The task:
All lines in the material containing the word "down" need to be copied.

——————————

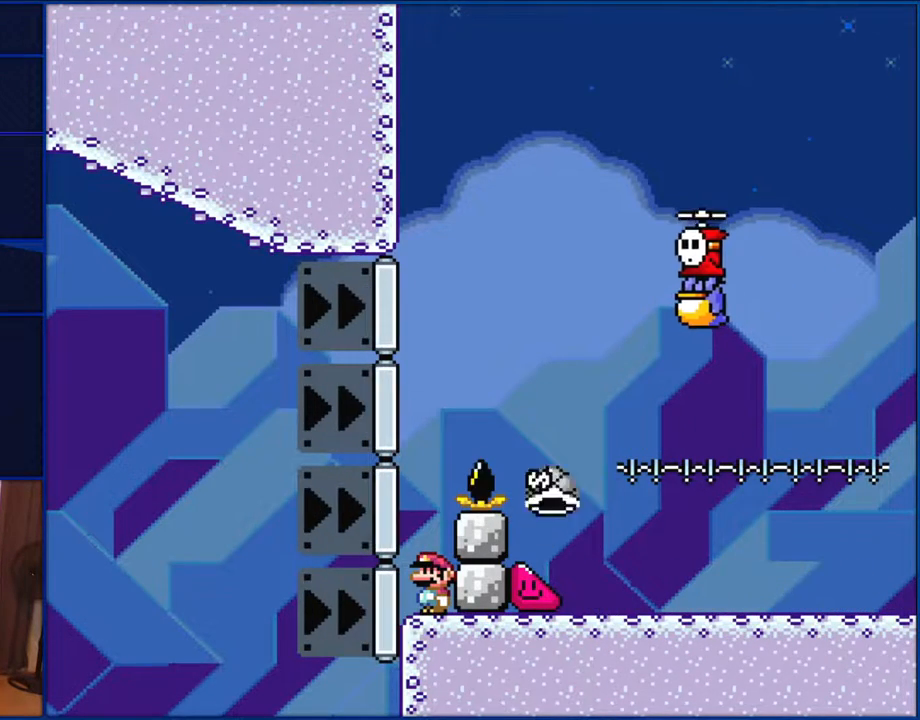
{"buttons": [], "events": []}
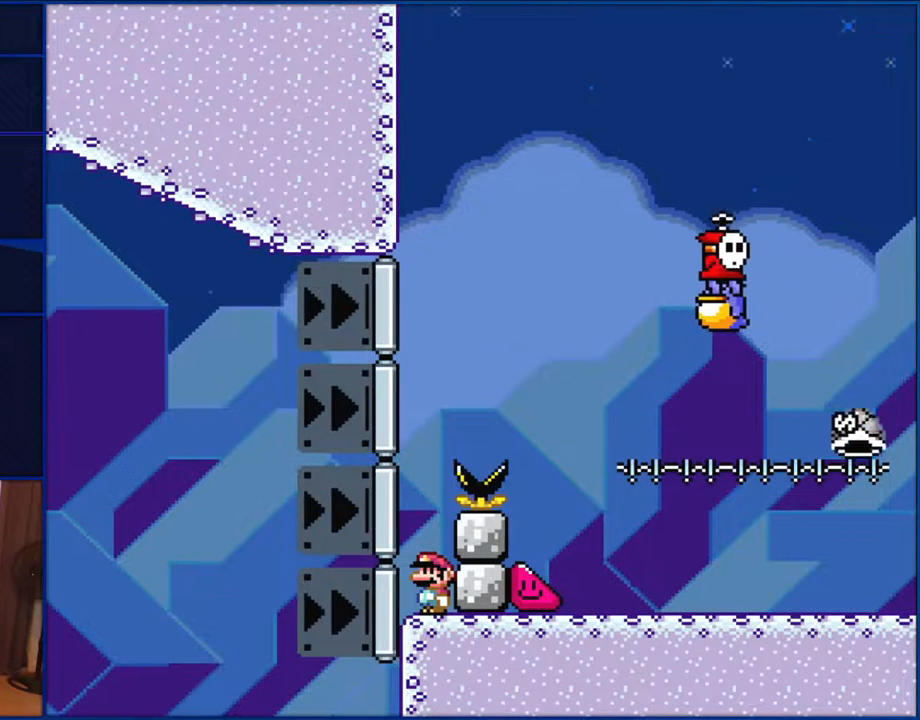
{"buttons": [], "events": []}
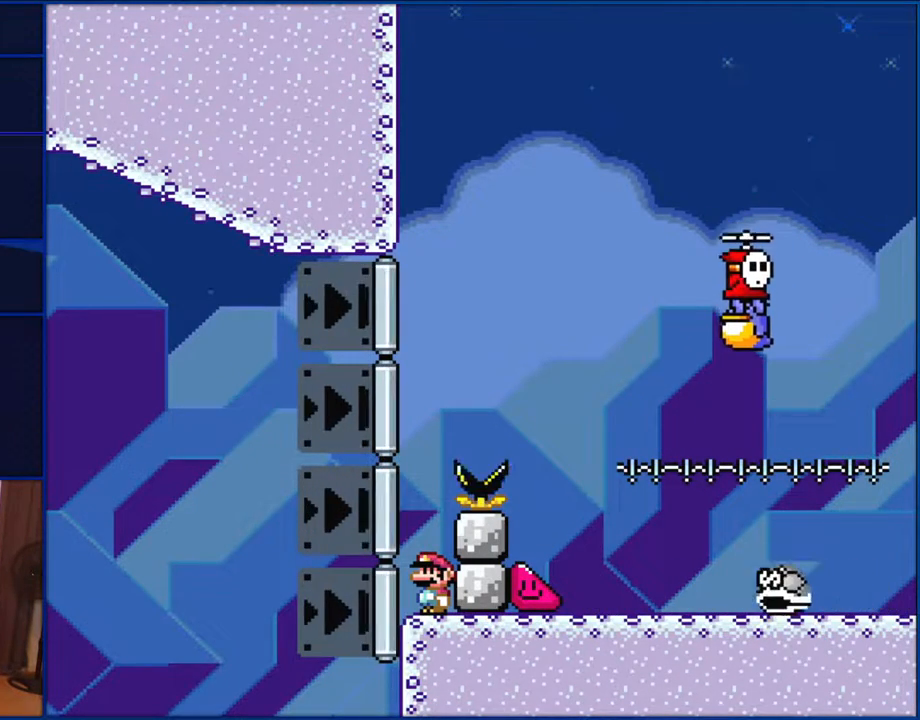
{"buttons": ["Y"], "events": [[133, "Y", "down"]]}
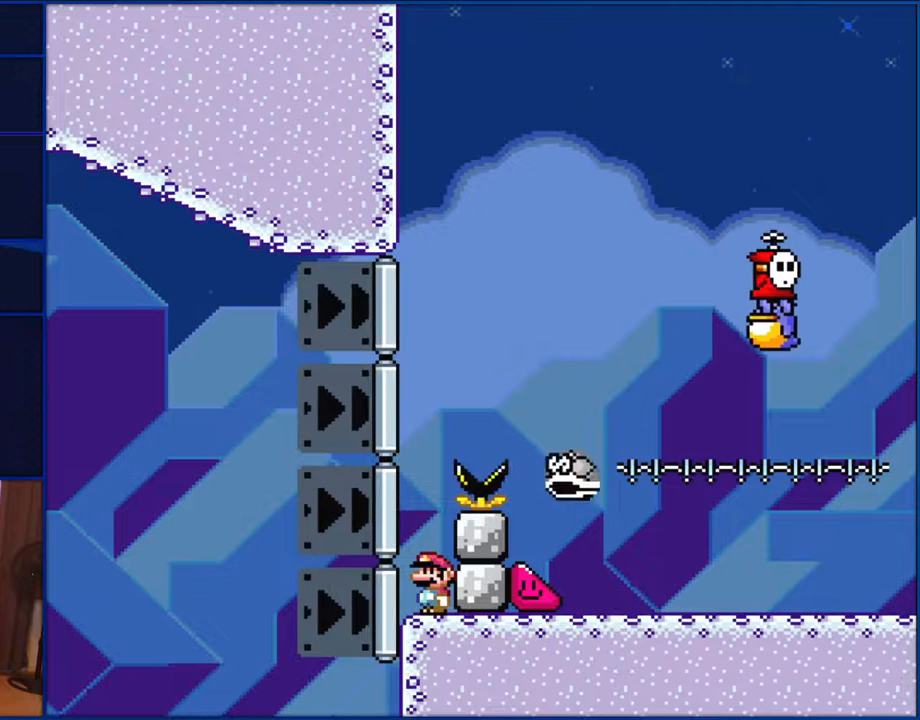
{"buttons": ["Y"], "events": []}
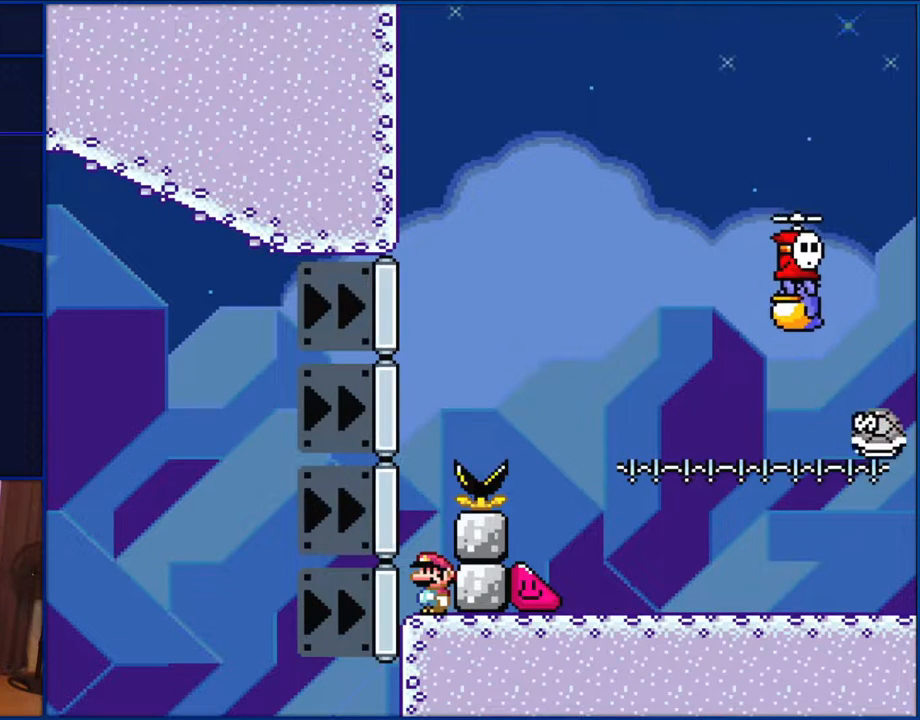
{"buttons": ["Y"], "events": []}
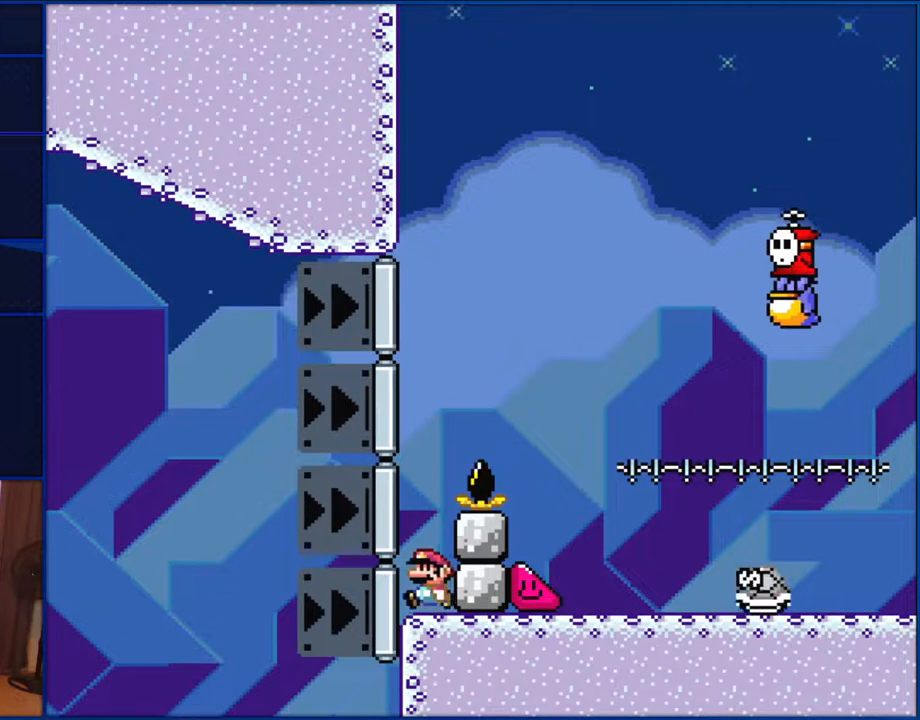
{"buttons": ["Y"], "events": [[33, "DPAD_LEFT", "down"], [167, "DPAD_LEFT", "up"], [267, "DPAD_RIGHT", "down"], [300, "DPAD_RIGHT", "up"]]}
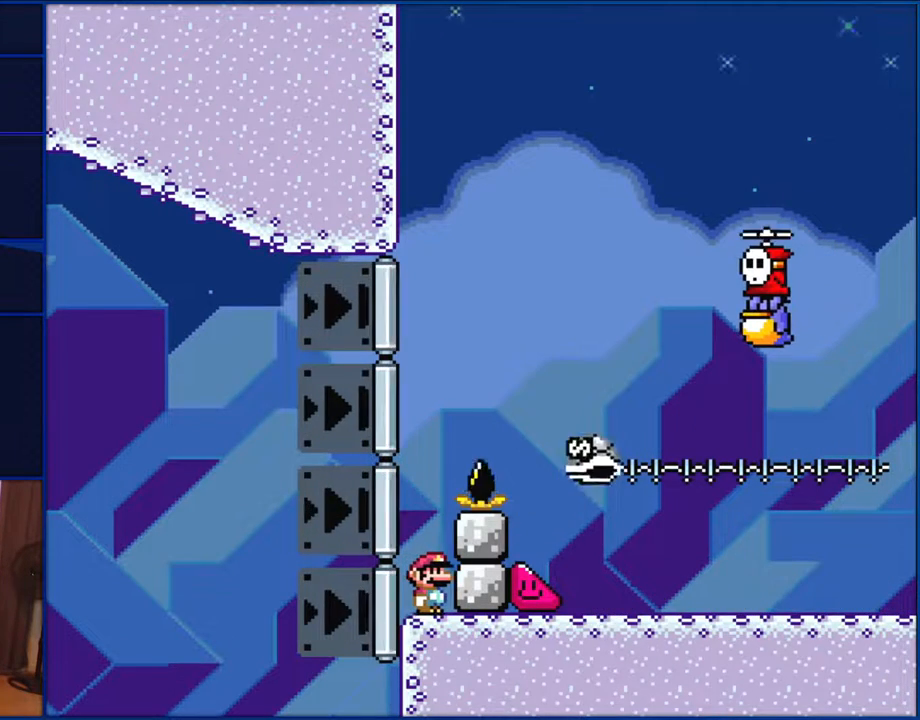
{"buttons": ["Y"], "events": []}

——————————

Written response:
{"buttons": ["Y"], "events": [[133, "Y", "down"]]}
{"buttons": ["Y"], "events": [[33, "DPAD_LEFT", "down"], [167, "DPAD_LEFT", "up"], [267, "DPAD_RIGHT", "down"], [300, "DPAD_RIGHT", "up"]]}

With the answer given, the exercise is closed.